Critical HRSG

Combined-cycle power plants continue to be the primary replacement for the many coal-fired plants that have been or soon will be retired. 

On-Line Water/Steam Monitoring Parameters

By Brad Buecker

Combined-cycle power plants continue to be the primary replacement for the many coal-fired plants that have been or soon will be retired. Like their coal boiler predecessors, combined-cycle heat recovery steam generators (HRSGs) operate at high pressures and temperatures. Proper chemistry control and monitoring are critical to prevent corrosion and fouling upsets that may range from relatively minor to catastrophic.

Schematic of a triple-pressure, FFLP HRSG 1

Two examples of the latter, where some past failures have caused fatalities, are release of high-temperature, high-pressure feedwater from flow accelerated corrosion (FAC), and turbine blade failure (with the turbine spinning at 3,600 rpm) due to previous corrosion mechanisms. Continuous, on-line monitoring of complete circuit chemistry is essential for reliable and efficient operation. Yet, in this author’s experience of reviewing specifications for many of these projects, it has become obvious that plant designers often have difficulty separating important measurements from others that are of little value. This article provides an overview of the critical analyses that should be part of any HRSG water/steam chemistry monitoring system. Much more detailed information is available from the organizations listed later in this document.

Following Chemistry Through the HRSG Circuit

A number of different HRSG designs are possible, and space limitations prevent a chemistry discussion of these variations. For this article, we will utilize a very common design shown schematically below.

This design is termed, as can be found in the literature [1], a “feed forward low-pressure (FFLP)” HRSG, where all of the feedwater passes through the low-pressure HRSG evaporator for pre-heating. A small amount of steam is taken off the LP drum, but the vast bulk of the fluid is distributed to the high-pressure (HP) and, to a much lesser extent, intermediate-pressure (IP), evaporators. Also note that this schematic includes an external deaerator (DA). In many designs, the DA is integral to the LP drum. But, the issue of deaeration brings up a more important point, where advancements in chemistry control have in many cases eliminated the need for a deaerator. The following discussion does not include deaeration.

Chemistry control and monitoring have four primary goals during normal operation:

  • Protect the entire steam generation network from general corrosion.
  • Protect those areas (feedwater system, economizer, low-pressure evaporator) that are most susceptible to flow-accelerated corrosion.
  • Minimize impurity ingress (the condenser is the prime location), which can cause severe localized corrosion, particularly in the HRSG evaporators.
  • Protect the steam turbine from transport of impurities that can induce corrosion and deposition.

Also very important but often overlooked is corrosion protection when the unit is off-line. The author will hopefully be able to re-address this subject in a future article for Power Engineering.

We will begin our review of important monitoring details and chemistry control with the makeup water treatment system and then progress forward.

____

■ PROBLEMS TO SOLVE:
- a) Reproduce the passage of the HRSG chemistry article word for word, starting with "By Brad Buecker" and going on through "minor to catastrophic.".
- b) Decide whether each statement agrees with the HRSG chemistry article, answering yes or no and quoting the deciding words: (i) In many designs, the deaerator is built into the LP drum. (ii) The discussion in the article covers deaeration. (iii) The condenser is named as the prime location for impurity ingress.
- c) According to the HRSG chemistry article, what does all of the feedwater pass through for pre-heating in a feed forward low-pressure HRSG?
None of the rows is needed for any of this work.

Rows from a spatial question set:
____

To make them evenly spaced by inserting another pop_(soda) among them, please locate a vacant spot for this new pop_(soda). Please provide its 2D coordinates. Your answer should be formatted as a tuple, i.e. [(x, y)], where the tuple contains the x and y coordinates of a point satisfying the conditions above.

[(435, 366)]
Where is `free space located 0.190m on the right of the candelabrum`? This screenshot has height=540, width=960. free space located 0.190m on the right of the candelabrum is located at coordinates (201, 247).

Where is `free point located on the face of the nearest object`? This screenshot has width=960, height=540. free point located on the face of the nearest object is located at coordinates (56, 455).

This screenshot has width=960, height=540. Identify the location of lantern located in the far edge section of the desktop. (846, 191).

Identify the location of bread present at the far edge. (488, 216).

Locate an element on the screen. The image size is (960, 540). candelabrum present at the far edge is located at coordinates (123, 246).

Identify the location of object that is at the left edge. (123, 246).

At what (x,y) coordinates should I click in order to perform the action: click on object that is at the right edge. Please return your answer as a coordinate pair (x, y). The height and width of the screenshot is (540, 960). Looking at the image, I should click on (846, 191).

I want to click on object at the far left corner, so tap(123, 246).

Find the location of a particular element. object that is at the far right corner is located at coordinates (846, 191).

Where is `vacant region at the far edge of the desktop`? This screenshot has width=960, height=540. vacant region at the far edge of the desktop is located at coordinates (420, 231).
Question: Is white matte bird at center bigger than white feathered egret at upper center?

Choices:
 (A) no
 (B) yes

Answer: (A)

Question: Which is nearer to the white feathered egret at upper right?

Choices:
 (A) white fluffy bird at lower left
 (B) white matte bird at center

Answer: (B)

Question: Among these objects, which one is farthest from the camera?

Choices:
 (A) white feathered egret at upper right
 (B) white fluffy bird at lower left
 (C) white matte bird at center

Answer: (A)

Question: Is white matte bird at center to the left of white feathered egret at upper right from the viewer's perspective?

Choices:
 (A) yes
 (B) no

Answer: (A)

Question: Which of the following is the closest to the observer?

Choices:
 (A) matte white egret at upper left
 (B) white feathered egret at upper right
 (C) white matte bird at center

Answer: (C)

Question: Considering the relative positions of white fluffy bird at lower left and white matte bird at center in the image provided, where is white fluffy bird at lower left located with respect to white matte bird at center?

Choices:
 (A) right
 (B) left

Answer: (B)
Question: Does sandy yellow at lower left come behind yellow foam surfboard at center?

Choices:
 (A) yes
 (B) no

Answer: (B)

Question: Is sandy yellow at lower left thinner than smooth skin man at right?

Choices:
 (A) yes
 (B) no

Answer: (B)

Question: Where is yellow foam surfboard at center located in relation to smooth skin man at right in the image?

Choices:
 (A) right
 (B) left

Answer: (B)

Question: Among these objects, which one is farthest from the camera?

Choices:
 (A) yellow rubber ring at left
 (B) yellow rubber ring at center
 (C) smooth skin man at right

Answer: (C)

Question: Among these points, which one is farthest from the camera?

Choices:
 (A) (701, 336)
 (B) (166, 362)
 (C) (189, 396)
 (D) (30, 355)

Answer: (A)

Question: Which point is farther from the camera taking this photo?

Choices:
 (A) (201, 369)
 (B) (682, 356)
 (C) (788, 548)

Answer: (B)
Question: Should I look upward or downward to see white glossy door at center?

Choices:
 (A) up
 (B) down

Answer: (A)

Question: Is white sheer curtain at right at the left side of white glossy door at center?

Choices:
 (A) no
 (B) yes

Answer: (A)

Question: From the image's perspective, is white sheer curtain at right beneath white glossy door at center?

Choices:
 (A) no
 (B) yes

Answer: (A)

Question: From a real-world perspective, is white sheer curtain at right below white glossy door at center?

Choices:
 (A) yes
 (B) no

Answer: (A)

____

■ THE ANSWERS:
- a)
By Brad Buecker

Combined-cycle power plants continue to be the primary replacement for the many coal-fired plants that have been or soon will be retired. Like their coal boiler predecessors, combined-cycle heat recovery steam generators (HRSGs) operate at high pressures and temperatures. Proper chemistry control and monitoring are critical to prevent corrosion and fouling upsets that may range from relatively minor to catastrophic.

- b)
(i) Yes: "In many designs, the DA is integral to the LP drum."
(ii) No: "The following discussion does not include deaeration."
(iii) Yes: "(the condenser is the prime location)"

- c) The low-pressure HRSG evaporator.